Answer:
I think these are it
Explanation:
The amount of current is the same at every point in a series circuit.
All of the parts of a series circuit—power source, wires, and devices—are connected along the same pathway
If one device in a series circuit burns out or is disconnected, the entire circuit is broken
The electrons have multiple pathways to travel.
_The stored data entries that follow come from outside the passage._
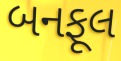
બનફૂલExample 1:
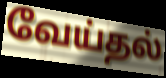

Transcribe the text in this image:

வேய்தல்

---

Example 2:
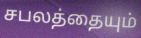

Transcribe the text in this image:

சபலத்தையும்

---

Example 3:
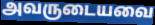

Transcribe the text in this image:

அவருடையவை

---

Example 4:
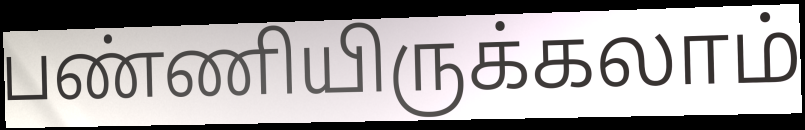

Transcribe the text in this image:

பண்ணியிருக்கலாம்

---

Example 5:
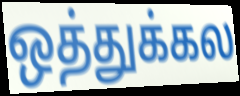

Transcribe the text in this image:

ஒத்துக்கலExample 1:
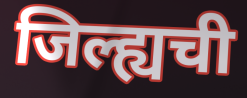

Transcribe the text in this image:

जिल्ह्यची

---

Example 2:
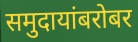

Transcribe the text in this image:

समुदायांबरोबर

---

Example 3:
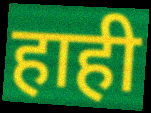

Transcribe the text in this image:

हाही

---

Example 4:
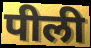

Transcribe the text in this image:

पीली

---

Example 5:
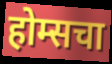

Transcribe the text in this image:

होम्सचाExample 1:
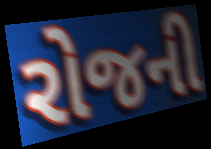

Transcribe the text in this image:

રોજની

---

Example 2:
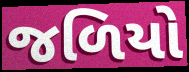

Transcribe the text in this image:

જળિયો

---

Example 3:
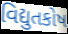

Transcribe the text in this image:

વિદ્યુતકોષ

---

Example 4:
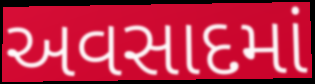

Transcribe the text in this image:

અવસાદમાં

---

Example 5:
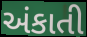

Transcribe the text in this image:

અંકાતી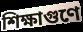
শিক্ষাগুণে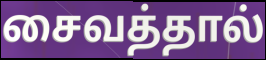
சைவத்தால்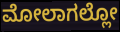
ಮೋಲಾಗಲ್ಲೋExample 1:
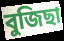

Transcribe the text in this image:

বুজিছা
Each time there is damage (break) in any one of the resistors the entire circuit will not function.
Answer:
2.63*10^23
Explanation:
1 mol rhodium = 102.91
44.8g/1 mol * 1 mol/ 102.91mol * 6.022*10^23/1 mol =
2.63*10^23
?? Is that the whole question?
The balanced equation is 2
AlI
3
(
a
q
)
+
3
Cl
2
(
g
)
→
2
AlCl
3
(
a
q
)
+
3
I
2
(
g
)
.
<u>Explanation:</u>
- Aluminum has a typical oxidation condition of 3+ , and that of iodine is 1- .
Along these lines, three iodides can bond with one aluminum. You get AlI3. For comparable reasons, aluminum chloride is AlCl3.
- Chlorine and iodine both exist normally as diatomic components, so they are Cl2( g ) also, I2( g ), individually. In spite of the fact that I would anticipate that iodine should be a strong.
Balancing the equation, we get:
2AlI
3( aq ) + 3Cl2
( g ) → 2AlCl3
( aq )
+ 3
I
2 ( g )
-
Realizing that there were two chlorines on the left, I simply found the basic numerous of 2 and 3 to be 6, and multiplied the AlCl 3 on the right.
-
Normally, presently we have two Al on the right, so I multiplied the AlI 3 on the left. Hence, I have 6 I on the left, and I needed to significantly increase I 2 on the right.
-
We should note, however, that aluminum iodide is viciously receptive in water except if it's a hexahydrate. In this way, it's most likely the anhydrous adaptation broke down in water, and the measure of warmth created may clarify why iodine is a vaporous item, and not a strong.